Eventually we embarked on the famous “SS Kedmah,” and arrived in Haifa about one week later. The British were still in control then, I don’t know how things were arranged, but I was put on a bus to the Beit Lid camp where there was more basic training; eventually I was posted to Ramat Gan to do guard duty, four hours on, four hours off.  This was the Army Headquarters, and I actually saw Ben-Gurion arrive there one day when I was on duty.

Guard duty was extremely boring and I was very pleased to hear that English-speakers were being recruited to the Codes & Ciphers unit of Air Force Signals. I was accepted for this course which I completed with the rank of sergeant. I was then posted to various camps all over the country. Those that I recall were Ekron, St Jeans, Sdom, Ramat David and Herzlia. In all these camps my job was to decipher and encipher messages coming through the Signals Unit. Our work was Top Secret and no one – not the signals operators, nor even the camp CO – was supposed to enter the Codes & Ciphers office.

I was discharged from the army after the cease-fire and joined a group of Anglo- Saxons who were founding Moshav Habonim.  

Through Machal, we were entitled to visit our home countries, and on my return journey (which followed much the same route as when I had come to Israel), I met my future husband in the transit camp, waiting for a ship to take us to Israel. We were married on Moshav Habonim in October 1950, and recently celebrated our 52nd wedding anniversary.

----

ACTIVITY 1>
Check whether each statement agrees with the memoir excerpt. Answer each with yes or no and quote the deciding words. (a) The narrator reached Haifa about one week after boarding the SS Kedmah. (b) The narrator finished the Codes & Ciphers course with the rank of lieutenant. (c) The camp CO was permitted to enter the Codes & Ciphers office.
ACTIVITY 2>
Reproduce word for word the part of the memoir excerpt starting with "Through Machal, we" and going on through "52nd wedding anniversary.".

----

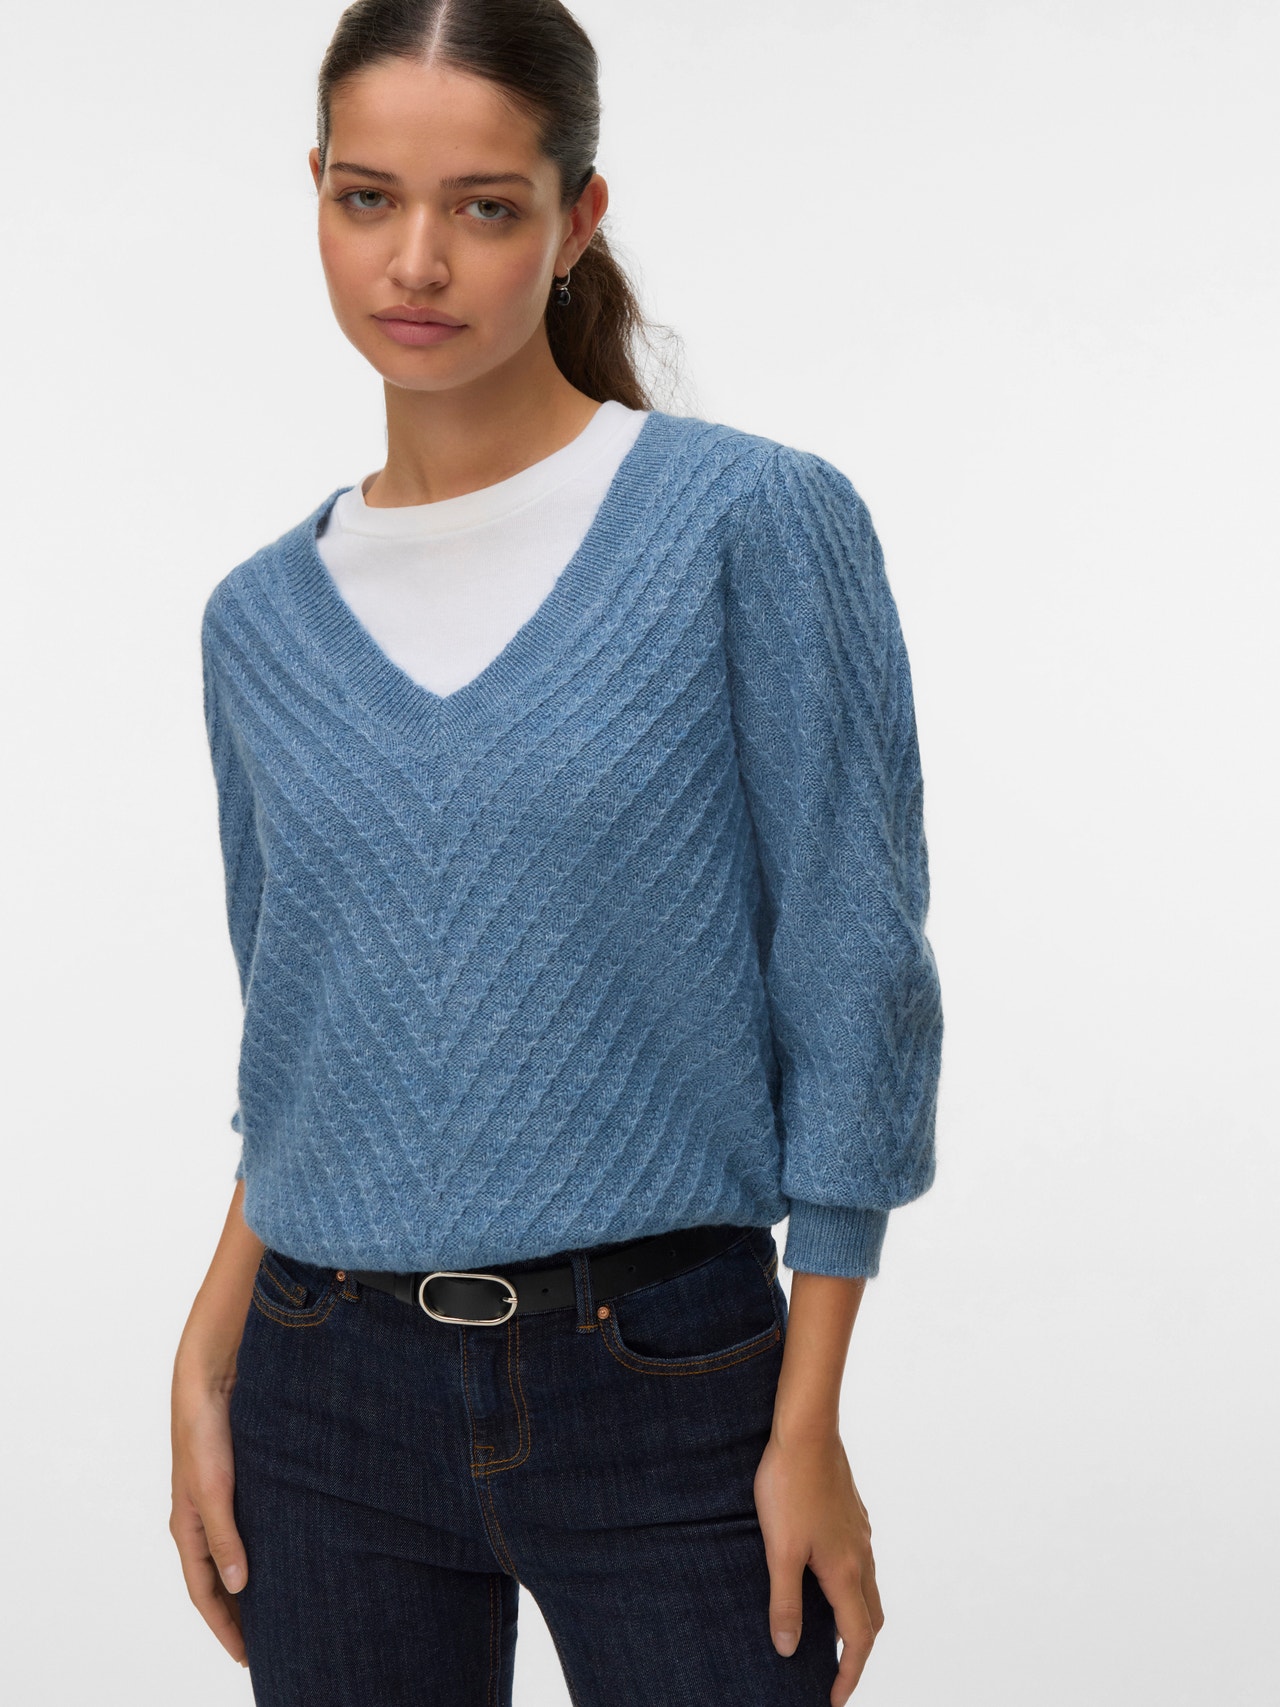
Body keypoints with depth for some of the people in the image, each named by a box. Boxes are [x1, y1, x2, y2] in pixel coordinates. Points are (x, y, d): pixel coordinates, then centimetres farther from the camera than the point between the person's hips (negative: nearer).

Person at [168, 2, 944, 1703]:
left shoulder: (757, 522, -8)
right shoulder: (264, 616, 5)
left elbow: (852, 985, -8)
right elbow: (295, 1048, 13)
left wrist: (810, 1426, -10)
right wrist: (204, 1372, 3)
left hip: (662, 1385, -3)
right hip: (329, 1391, 4)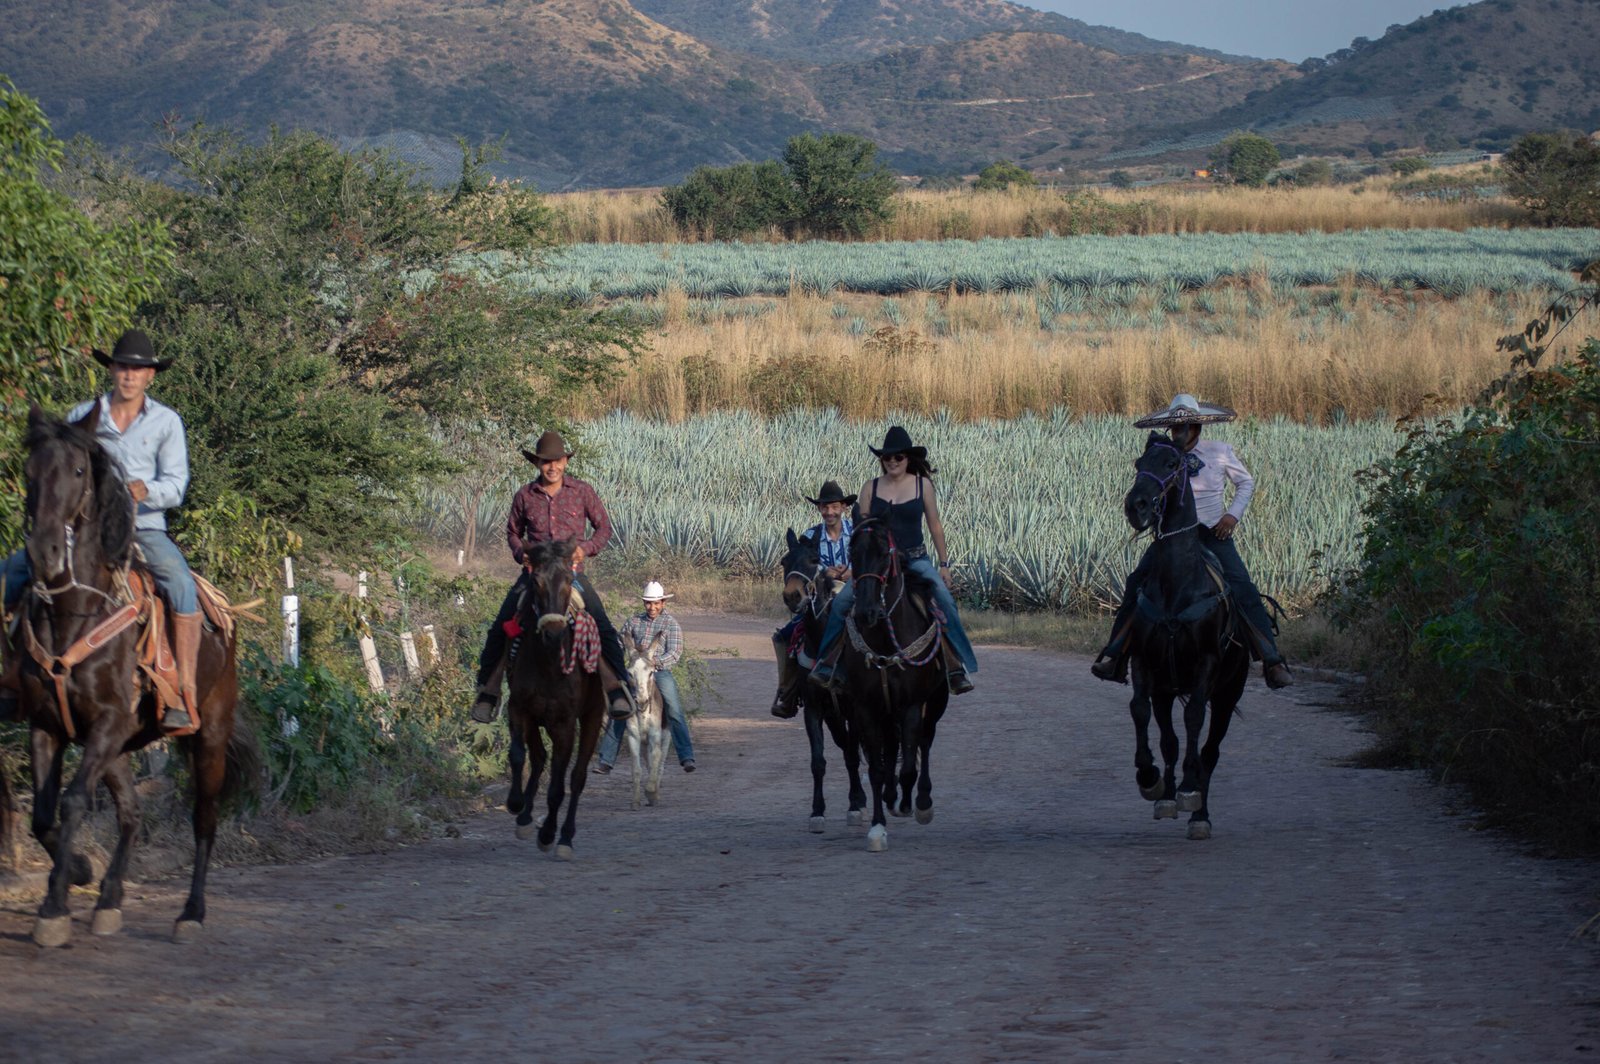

----

ANSWER AREA 1>
(a) Yes: "Eventually we embarked on the famous “SS Kedmah,” and arrived in Haifa about one week later."
(b) No: "I was accepted for this course which I completed with the rank of sergeant."
(c) No: "no one – not the signals operators, nor even the camp CO – was supposed to enter the Codes & Ciphers office."

ANSWER AREA 2>
Through Machal, we were entitled to visit our home countries, and on my return journey (which followed much the same route as when I had come to Israel), I met my future husband in the transit camp, waiting for a ship to take us to Israel. We were married on Moshav Habonim in October 1950, and recently celebrated our 52nd wedding anniversary.